===== SUPPLIED MATERIAL =====

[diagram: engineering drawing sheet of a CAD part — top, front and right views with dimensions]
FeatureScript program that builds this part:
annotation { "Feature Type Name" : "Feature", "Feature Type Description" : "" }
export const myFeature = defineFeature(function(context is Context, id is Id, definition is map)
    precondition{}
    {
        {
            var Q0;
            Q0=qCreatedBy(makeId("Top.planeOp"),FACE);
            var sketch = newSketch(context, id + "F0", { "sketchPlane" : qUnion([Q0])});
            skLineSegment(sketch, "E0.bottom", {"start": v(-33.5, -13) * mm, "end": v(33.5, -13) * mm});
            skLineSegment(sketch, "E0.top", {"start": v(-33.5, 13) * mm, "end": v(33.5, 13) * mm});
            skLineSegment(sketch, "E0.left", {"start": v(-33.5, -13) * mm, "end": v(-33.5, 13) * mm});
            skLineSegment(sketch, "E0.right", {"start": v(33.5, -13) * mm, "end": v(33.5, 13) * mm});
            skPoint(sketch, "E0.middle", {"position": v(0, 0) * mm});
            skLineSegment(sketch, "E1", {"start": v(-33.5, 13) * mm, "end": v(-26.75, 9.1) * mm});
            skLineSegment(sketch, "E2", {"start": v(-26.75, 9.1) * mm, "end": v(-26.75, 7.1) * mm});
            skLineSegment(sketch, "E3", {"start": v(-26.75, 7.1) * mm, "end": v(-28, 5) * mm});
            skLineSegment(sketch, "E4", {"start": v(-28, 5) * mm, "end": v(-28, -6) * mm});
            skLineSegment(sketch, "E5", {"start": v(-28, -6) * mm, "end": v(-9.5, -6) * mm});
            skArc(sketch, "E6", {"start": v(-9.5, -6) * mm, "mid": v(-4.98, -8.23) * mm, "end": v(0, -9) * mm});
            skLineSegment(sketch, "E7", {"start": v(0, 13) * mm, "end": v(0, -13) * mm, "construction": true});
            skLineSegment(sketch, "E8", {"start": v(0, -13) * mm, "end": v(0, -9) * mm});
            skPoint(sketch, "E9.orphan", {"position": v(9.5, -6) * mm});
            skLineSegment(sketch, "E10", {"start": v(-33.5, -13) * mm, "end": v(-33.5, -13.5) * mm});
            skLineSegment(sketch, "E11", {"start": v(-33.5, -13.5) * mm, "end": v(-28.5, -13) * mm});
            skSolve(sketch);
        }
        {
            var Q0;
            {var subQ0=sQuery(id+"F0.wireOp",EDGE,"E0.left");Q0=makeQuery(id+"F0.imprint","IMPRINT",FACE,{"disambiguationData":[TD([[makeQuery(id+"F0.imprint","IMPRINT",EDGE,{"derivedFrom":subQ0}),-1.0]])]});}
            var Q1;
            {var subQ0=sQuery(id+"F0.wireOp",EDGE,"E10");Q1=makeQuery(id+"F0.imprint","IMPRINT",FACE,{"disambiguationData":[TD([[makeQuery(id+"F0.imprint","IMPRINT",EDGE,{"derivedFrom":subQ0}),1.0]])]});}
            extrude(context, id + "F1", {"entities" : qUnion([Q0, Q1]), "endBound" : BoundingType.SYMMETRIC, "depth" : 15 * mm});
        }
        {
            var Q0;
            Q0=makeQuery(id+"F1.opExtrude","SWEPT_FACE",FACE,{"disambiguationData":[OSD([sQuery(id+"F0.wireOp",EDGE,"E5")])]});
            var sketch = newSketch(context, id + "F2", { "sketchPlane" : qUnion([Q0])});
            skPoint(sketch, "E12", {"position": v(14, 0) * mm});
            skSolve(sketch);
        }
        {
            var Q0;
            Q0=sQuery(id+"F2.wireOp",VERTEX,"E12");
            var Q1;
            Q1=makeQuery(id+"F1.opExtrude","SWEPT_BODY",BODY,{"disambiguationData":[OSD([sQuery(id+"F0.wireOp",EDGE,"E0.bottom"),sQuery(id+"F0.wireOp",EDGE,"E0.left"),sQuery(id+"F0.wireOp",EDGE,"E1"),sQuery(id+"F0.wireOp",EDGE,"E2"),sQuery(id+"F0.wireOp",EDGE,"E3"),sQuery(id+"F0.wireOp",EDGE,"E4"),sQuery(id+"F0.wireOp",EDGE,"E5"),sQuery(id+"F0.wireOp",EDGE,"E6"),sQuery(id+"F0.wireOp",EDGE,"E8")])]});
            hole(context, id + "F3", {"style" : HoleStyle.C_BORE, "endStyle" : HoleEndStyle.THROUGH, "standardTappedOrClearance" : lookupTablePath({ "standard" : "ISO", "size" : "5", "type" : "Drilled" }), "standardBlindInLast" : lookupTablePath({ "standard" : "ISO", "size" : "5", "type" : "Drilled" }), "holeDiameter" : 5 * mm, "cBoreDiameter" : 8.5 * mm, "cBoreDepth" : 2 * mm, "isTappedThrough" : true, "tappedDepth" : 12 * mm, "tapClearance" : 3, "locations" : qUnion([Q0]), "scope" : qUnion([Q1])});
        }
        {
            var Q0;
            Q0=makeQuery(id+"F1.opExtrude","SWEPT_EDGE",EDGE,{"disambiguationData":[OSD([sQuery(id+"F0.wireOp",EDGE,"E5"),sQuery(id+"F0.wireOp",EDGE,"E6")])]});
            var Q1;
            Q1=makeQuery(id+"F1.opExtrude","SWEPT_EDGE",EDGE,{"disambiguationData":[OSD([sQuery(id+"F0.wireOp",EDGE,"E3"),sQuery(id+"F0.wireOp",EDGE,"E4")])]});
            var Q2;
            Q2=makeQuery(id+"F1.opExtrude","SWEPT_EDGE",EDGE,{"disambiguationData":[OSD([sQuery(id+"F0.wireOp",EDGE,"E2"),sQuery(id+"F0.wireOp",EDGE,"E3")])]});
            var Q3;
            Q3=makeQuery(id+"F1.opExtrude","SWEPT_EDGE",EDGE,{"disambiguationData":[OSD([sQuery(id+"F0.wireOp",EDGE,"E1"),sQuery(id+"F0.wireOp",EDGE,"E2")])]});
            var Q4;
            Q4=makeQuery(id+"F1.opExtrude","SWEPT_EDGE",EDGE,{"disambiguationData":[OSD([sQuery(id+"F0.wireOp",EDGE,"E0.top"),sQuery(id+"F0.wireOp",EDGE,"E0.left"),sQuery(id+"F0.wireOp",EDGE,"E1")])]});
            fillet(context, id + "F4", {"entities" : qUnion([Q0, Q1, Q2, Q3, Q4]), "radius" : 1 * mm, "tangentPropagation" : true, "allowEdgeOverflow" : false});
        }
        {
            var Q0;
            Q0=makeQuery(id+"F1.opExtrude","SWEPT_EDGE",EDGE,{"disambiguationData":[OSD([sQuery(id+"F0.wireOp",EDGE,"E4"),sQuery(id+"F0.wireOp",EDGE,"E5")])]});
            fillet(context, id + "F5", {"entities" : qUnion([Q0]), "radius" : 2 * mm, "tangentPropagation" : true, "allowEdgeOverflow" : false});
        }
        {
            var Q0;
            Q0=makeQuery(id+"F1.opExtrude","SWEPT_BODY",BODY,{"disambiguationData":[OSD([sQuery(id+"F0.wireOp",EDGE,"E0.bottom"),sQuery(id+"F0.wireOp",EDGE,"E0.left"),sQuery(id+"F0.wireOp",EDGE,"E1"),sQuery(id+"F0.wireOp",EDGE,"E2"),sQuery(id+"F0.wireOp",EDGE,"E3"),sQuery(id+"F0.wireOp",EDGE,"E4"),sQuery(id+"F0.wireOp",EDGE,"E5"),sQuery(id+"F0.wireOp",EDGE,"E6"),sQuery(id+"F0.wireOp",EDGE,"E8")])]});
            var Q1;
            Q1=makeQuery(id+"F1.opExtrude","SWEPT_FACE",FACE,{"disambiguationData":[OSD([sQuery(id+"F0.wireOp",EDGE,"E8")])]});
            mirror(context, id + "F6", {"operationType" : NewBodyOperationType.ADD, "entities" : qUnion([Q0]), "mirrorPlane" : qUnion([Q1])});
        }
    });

=====

Please locate every line in the records that contains the string "FACE" and copy each of those lines.

RESULT =
            Q0=qCreatedBy(makeId("Top.planeOp"),FACE);
            {var subQ0=sQuery(id+"F0.wireOp",EDGE,"E0.left");Q0=makeQuery(id+"F0.imprint","IMPRINT",FACE,{"disambiguationData":[TD([[makeQuery(id+"F0.imprint","IMPRINT",EDGE,{"derivedFrom":subQ0}),-1.0]])]});}
            {var subQ0=sQuery(id+"F0.wireOp",EDGE,"E10");Q1=makeQuery(id+"F0.imprint","IMPRINT",FACE,{"disambiguationData":[TD([[makeQuery(id+"F0.imprint","IMPRINT",EDGE,{"derivedFrom":subQ0}),1.0]])]});}
            Q0=makeQuery(id+"F1.opExtrude","SWEPT_FACE",FACE,{"disambiguationData":[OSD([sQuery(id+"F0.wireOp",EDGE,"E5")])]});
            Q1=makeQuery(id+"F1.opExtrude","SWEPT_FACE",FACE,{"disambiguationData":[OSD([sQuery(id+"F0.wireOp",EDGE,"E8")])]});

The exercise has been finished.